If headphone playback is used, binaural rendering may be used to model audio sources from a particular direction.

Fig. 16 shows an embodiment of a renderer 45 using binaural rendering technique. Processing by the binaural renderer 45 the reverberation source s obtained by the room simulator 44 _{amb_rev} (n) (see embodiment of FIG. 4) or s _{harm_rev} (n) (see embodiment of FIG. 5) to obtain ambient reverberation s _{amb_rev} (n) or harmonic reverberation s _{harm_rev} (n). The binaural renderer 45 includes a binaural processor 162, which binaural processor 162 performs binaural processing based on a Head Related Impulse Response (HRIR) 161, which Head Related Impulse Response (HRIR) 161 has been predetermined based on a measured or modeled head of a user of the karaoke system. Binaural processing 162 involves source signal source s _rev,1 (n) to s _rev,N (n) convolution with a measured or modeled Head Related Impulse Response (HRIR) 161.

Instead of the Head Related Impulse Response (HRIR), a Binaural Room Impulse Response (BRIR) may also be used.

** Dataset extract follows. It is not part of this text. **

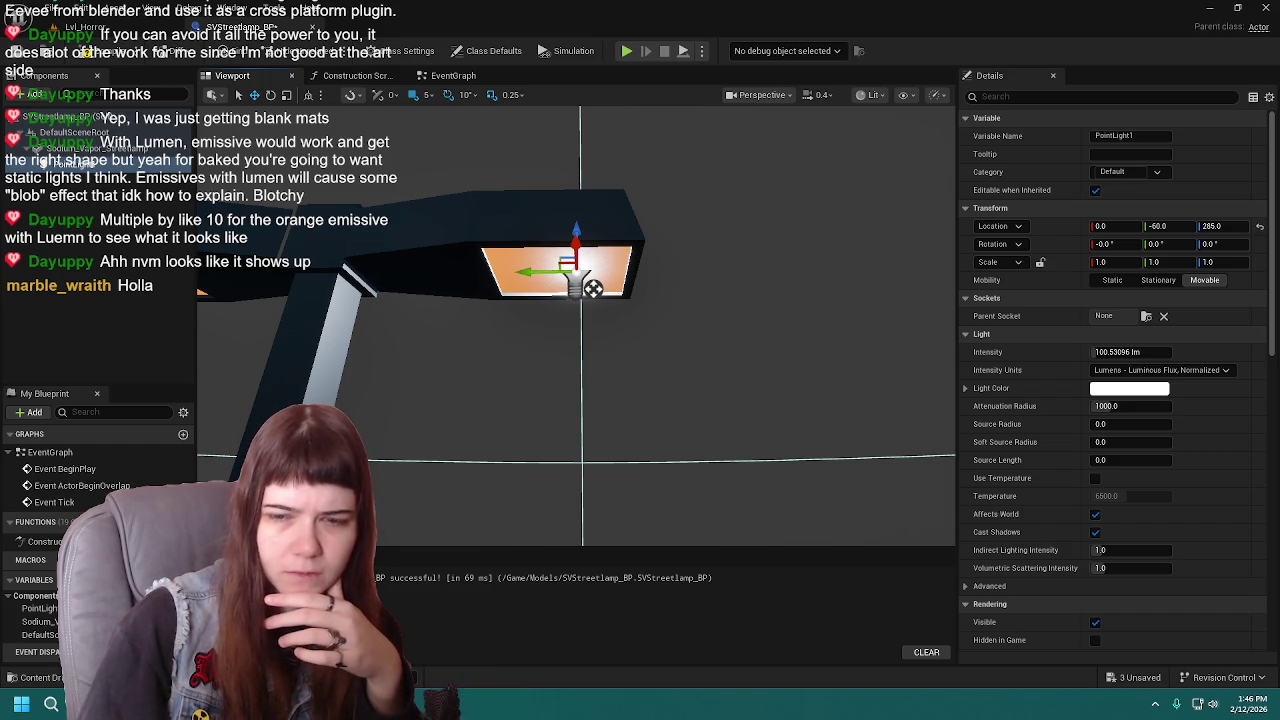
{"action": "left_click", "coordinate": [1160, 371]}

Binaural audio is typically played via stereo headphones.

2-5 channel upmix

Fig. 17 shows an embodiment of the renderer 45 based on 2 to 5 channel upmixing. Accompaniment s _acc (n) from left stereo channel s _acc,L (n) and Right stereo channel s _acc,R (n) composition. Processing of the left stereo channel s of an accompaniment by 2-3 upmix 171 _acc,L (n) and Right stereo channel s _acc,R (n) to obtain an output channel s for the front left speaker SKP1 _acc,SPK1 (n) obtaining an output channel s for the center speaker SKP2 _acc,SPK2 (n) obtaining the output channel s of the front right speaker SKP3 _acc,SPK3 (n). In order to derive the front channel, reference [1 ] can be used]Unmixed (unmix) and relocation (repanning) techniques of section 4.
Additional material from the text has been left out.